I've been an admirer of Eleanor Lutz' infographics for a while now. But when I picked up the March issue of Wired last week at the airport, and saw an article about Lutz' most recent infographic in which she set paper sculptures of plant seeds on fire (for science communication), I just had to talk to her myself.
I'm intrigued with Lutz' creativity even more than her technical skills when it comes to making her infographics. From setting paper seeds on fire, to creating "baseball cards" for eye-catching virus structures, to animating a butterfly field guide, her genius in placing complex science into formats that we can instantly recognize and enjoy (with digital twists) inspires me. One of my favorites is her infographic on the wing movements of various flying creatures.
Eleanor is a graduate student at the University of Washington where she studies mosquito neuroscience (um, amazing!). When she isn't in the lab, she's creating beautiful infographics and writing about them on her blog Tabletop Whale, and doing many other amazing things. You can find her on Twitter @eleanor_lutz.
Me: Can you tell me a bit more about yourself and your scientific research?
Eleanor Lutz: I study Aedes aegypti mosquitoes - the species that transmits Dengue, Zika and yellow fever. I work in Jeff Riffell's chemical ecology lab, where one of the projects is broadly focused on how mosquitoes use their sense of smell to find food.
Right now I'm working on understanding scent-related behaviors in mosquito larvae. Larvae don't transmit disease, but knowing more about the mosquito brain during their entire life cycle might help us understand some important aspects of adult olfaction.
Me: What does a typical day look like for you? (And when do you find time to create your beautiful infographic projects?)
Eleanor Lutz: Right now I'm not taking classes or teaching, so most of my day is spent in the lab. I do a mix of running experiments, writing, and data analysis. I also spend a fair amount of time preparing for experiments, which includes things like raising genetically modified mosquitoes, building new equipment, and mixing different chemicals. I like to draw on the weekends and after work to relax, so that's when I work on infographic projects.
Me: In reading your highlight in Wired, I was intrigued by the range of formats your infographic projects have taken. For your latest, you crafted artificial paper seeds and set them on fire to communicate how various plants have relationships with fire!
How do you come up with the ideas for your infographics? And how do you decide the format that an infographic will take?

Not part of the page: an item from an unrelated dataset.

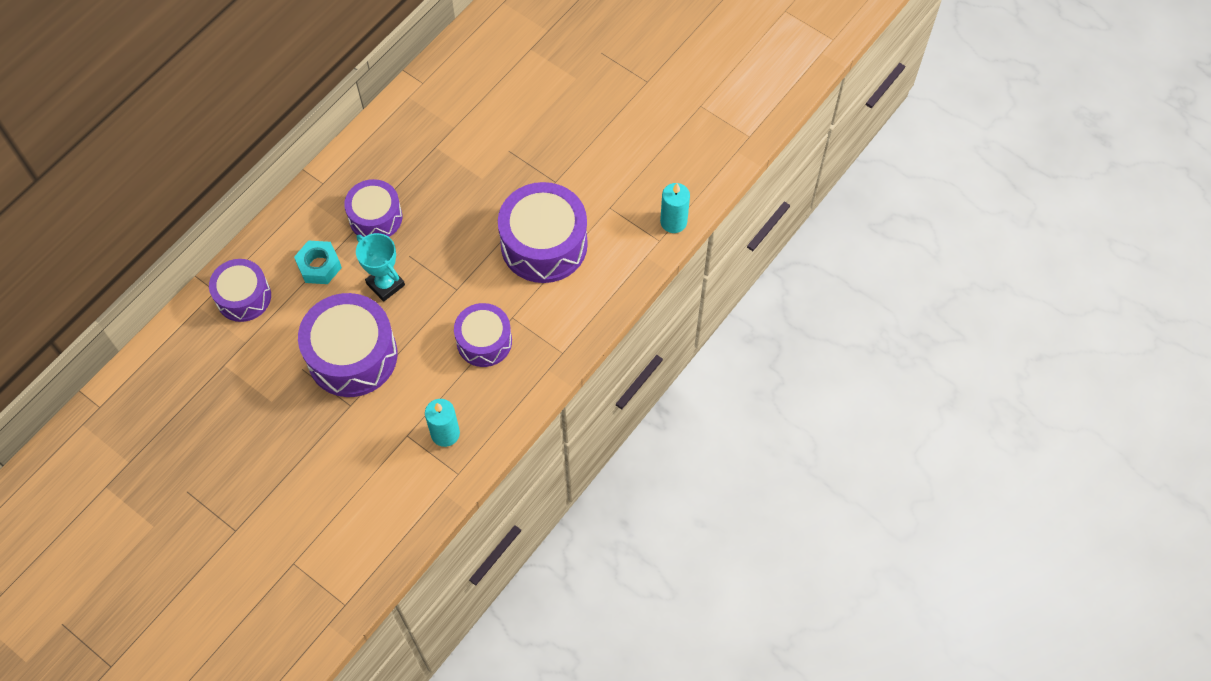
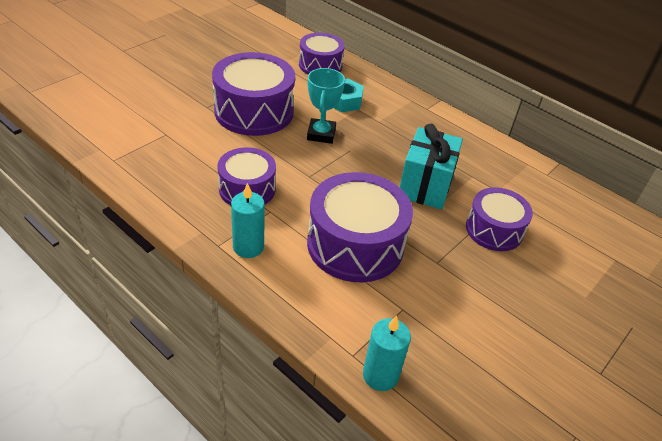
camera: 90 degrees right, 20 degrees down
(375, 217) = (392, 134): purple drum -> purple drum (494, 230)
(385, 284) = (321, 134): turquoise trophy -> turquoise trophy turned 45 degrees counterclockwise
(445, 433) = (157, 156): turquoise candle -> turquoise candle (248, 247)
(456, 188) = (425, 186): none -> turquoise gift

Eleanor Lutz: For me the most difficult part is knowing which ideas are worth pursuing, and which ones I understand well enough to explain to someone else. I keep a running list of all the silly ideas I think of, and occasionally look through the list to cross off ones that no longer seem interesting. I usually don't bother starting a project unless I've had a few months to consider the idea and still find it interesting.
When I decide on a theme for an infographic, I try to take into account the science as well as the technical limitations. Some science topics need a lot of color to illustrate all of the different sections, but others are fine in black and white. And as an example of a technical limitation, animated files are much larger than still images, so it's more feasible to break these down into discrete sections that can be saved as separate files.
I try to pick between digital and hand-made work depending on what I think would best fit the science concept I'm trying to explain. As for the steps I go through in creating an infographic, I first spend almost half of my time doing research to make sure my infographic idea is feasible and makes sense scientifically. This might involve e-mailing scientists to ask for article suggestions and fact checking, or reading journal articles and textbooks. After the research is complete, I'll have everything I need to finish the infographic, and I work on the design elements until they're finished.
Me: What is your best advice for other scientists interested in communicating science visually?
Eleanor Lutz: If you're a scientist in academia you probably have easy access to data visualization classes, and I would recommend taking or auditing a class. At my university we have data visualization courses in a lot of different departments, including Computer Science, Quantitative Science, Informatics, and Design.
Me: What skills have you found most invaluable to creating your science communication products for your blog? (From your fire infographic, you appear to also be amazing at photography!) How have you accumulated/developed these skills?
Eleanor Lutz: I've been using Photoshop for 11 years, and it's definitely my go-to program for personal projects. But I think the important part is being comfortable with the program, not the exact choice of software itself. I'm actually not a good photographer, so for my fire infographic I had to do a lot of post-processing in Photoshop to fix photography issues like uneven lighting and overexposure.
Me: How can folks collaborate with you?
I usually email scientists myself for my own projects, but there are so many great science ideas that I don't know anything about. I would love to hear from you at firstname.lastname@example.org if you're a scientist with an idea for an infographic.
Which of Lutz' infographics is your favorite?!